Singapore: The 1% Stamp Duty and the No-Tax Rule
Singapore imposes no income tax on death benefits from annuity policies, as confirmed by the Inland Revenue Authority of Singapore (IRAS) in its Tax Guide for Insurance Policies (2024). However, a stamp duty of 0.1% on the death benefit amount is payable if the policy is assigned to a trust or if the beneficiary is a non-individual entity. This is a minor cost but must be factored into the net benefit calculation.
Taiwan: The 10% Withholding Tax for Non-Residents
Taiwan imposes a 10% withholding tax on death benefits paid to non-resident beneficiaries, under Article 73 of the Income Tax Act. This tax is deducted at source by the insurer before the benefit is remitted. For a death benefit of HKD 2,000,000, the withholding tax is HKD 200,000. This tax is not reclaimable unless a tax treaty exists between Taiwan and the beneficiary’s residence jurisdiction. As of 2025, no such treaty exists between Taiwan and Hong Kong. Therefore, Hong Kong beneficiaries of Taiwan-issued annuity policies face a permanent 10% reduction in their death benefit.
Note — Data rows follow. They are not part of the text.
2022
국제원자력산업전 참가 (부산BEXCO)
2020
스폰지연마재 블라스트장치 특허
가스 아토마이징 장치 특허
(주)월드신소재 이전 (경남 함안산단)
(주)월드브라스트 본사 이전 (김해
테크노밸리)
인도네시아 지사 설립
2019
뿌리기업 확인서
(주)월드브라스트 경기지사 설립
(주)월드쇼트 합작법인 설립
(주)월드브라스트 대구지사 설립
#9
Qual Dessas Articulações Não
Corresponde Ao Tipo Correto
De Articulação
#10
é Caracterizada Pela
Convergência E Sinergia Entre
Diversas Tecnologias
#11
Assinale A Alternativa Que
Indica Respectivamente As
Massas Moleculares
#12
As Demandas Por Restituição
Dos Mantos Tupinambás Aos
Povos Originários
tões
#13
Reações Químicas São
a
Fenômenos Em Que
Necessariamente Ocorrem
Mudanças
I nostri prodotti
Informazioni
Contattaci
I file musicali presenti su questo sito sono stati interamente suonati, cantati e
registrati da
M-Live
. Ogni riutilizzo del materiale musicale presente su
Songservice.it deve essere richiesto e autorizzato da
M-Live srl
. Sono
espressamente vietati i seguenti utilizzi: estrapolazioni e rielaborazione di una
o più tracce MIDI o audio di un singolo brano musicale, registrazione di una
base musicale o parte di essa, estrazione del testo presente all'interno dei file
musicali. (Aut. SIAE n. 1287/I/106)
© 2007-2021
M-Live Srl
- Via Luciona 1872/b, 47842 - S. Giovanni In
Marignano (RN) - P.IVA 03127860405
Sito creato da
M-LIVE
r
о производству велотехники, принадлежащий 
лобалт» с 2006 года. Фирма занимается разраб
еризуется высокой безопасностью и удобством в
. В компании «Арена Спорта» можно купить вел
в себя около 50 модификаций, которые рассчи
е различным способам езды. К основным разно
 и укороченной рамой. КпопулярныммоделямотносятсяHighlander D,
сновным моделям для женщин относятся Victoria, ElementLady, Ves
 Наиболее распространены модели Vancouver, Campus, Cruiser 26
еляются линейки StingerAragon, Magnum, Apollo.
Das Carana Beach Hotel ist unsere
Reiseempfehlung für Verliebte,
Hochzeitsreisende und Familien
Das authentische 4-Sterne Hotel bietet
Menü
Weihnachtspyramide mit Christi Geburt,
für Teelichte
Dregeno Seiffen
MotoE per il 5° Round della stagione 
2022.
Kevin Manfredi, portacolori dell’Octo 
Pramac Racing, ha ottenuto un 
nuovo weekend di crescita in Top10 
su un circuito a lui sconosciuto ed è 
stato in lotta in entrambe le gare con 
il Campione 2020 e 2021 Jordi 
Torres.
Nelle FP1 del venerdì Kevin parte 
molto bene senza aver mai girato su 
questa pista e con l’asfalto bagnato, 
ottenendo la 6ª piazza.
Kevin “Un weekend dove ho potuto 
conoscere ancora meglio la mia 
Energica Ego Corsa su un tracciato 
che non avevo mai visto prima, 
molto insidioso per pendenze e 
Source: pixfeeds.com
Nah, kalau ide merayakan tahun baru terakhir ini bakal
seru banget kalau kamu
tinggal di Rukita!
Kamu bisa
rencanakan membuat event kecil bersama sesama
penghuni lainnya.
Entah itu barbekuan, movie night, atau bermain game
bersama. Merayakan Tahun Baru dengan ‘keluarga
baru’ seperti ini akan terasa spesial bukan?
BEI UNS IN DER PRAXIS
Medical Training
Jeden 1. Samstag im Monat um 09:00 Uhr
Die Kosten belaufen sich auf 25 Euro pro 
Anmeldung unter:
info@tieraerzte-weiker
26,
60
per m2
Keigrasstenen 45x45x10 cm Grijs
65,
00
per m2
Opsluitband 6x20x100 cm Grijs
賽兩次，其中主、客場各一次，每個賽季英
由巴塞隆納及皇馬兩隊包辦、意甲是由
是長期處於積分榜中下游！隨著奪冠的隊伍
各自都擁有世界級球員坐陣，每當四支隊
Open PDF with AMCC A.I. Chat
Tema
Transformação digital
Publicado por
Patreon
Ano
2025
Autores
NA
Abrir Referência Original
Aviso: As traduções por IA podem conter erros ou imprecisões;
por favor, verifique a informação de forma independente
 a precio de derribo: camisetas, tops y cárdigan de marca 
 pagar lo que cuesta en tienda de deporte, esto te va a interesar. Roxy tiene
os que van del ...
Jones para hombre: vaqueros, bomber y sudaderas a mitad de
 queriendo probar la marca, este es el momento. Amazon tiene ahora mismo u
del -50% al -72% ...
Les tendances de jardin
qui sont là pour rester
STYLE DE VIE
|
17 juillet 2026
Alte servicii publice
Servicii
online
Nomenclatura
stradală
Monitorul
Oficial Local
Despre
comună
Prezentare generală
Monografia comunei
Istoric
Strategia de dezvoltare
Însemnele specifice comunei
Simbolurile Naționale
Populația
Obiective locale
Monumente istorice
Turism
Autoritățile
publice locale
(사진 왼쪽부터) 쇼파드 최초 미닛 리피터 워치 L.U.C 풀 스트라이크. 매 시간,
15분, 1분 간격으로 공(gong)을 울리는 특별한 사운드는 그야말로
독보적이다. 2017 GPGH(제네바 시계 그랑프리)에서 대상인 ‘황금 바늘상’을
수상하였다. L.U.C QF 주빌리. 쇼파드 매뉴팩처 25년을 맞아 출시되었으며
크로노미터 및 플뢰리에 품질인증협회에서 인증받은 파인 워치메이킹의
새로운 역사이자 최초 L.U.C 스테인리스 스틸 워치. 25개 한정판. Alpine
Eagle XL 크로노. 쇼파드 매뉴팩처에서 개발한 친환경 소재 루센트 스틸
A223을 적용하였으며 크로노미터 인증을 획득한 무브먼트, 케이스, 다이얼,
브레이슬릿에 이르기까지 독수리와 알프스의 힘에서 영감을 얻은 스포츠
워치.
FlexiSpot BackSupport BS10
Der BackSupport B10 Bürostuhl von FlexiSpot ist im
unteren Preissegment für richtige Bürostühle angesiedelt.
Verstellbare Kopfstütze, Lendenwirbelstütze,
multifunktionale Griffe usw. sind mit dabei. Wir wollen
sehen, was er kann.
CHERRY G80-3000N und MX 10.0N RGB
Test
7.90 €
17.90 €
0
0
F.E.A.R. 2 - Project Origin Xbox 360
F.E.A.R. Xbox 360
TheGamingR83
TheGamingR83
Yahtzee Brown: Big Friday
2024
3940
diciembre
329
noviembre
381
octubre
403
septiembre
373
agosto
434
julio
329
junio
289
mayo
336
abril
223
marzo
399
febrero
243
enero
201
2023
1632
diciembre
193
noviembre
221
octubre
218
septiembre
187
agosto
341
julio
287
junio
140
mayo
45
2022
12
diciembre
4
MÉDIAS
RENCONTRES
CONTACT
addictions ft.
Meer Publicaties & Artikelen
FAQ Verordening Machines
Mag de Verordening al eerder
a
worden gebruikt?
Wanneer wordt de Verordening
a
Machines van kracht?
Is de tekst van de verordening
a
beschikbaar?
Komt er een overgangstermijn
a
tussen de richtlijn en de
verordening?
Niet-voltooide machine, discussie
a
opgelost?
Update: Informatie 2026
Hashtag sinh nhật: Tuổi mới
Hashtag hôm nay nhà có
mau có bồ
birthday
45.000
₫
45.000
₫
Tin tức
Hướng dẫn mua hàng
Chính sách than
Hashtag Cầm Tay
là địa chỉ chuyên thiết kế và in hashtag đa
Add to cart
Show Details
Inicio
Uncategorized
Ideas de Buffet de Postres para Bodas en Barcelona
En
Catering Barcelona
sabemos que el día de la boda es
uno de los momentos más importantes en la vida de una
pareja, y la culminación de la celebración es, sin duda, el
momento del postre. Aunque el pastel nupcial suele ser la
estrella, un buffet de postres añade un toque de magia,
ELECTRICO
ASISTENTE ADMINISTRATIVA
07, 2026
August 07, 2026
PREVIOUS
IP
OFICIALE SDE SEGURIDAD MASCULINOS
Actionable Takeaways for Beneficiaries and Advisors
- Review the policy’s death benefit structure at the point of purchase — specifically whether it is a return-of-premium, period-certain, or life-only design — as this determines the beneficiary’s claim amount and the election options available.
- Ensure the beneficiary nomination is current and aligned with the policy’s legal ownership structure — a policy held in trust bypasses the probate process in Hong Kong, reducing the claim timeline from 4-6 months to 30 business days.
- For cross-border policies, particularly those issued in Taiwan, factor the 10% withholding tax into the net benefit calculation and consider whether a different jurisdiction’s product offers a more tax-efficient structure for the intended beneficiaries.
- Document the claim process timeline for each jurisdiction — Hong Kong insurers are bound by a 30-business-day rule under GN11, Singapore’s CPF Board processes claims in 21 working days, and Taiwan’s foreign exchange permit adds 15-45 business days for non-resident beneficiaries.
- Do not rely on the insurer to proactively explain the beneficiary’s election options — the 30-day election window for period-certain guarantees is irrevocable, and the beneficiary must understand the lump sum versus periodic payment trade-off before making the decision.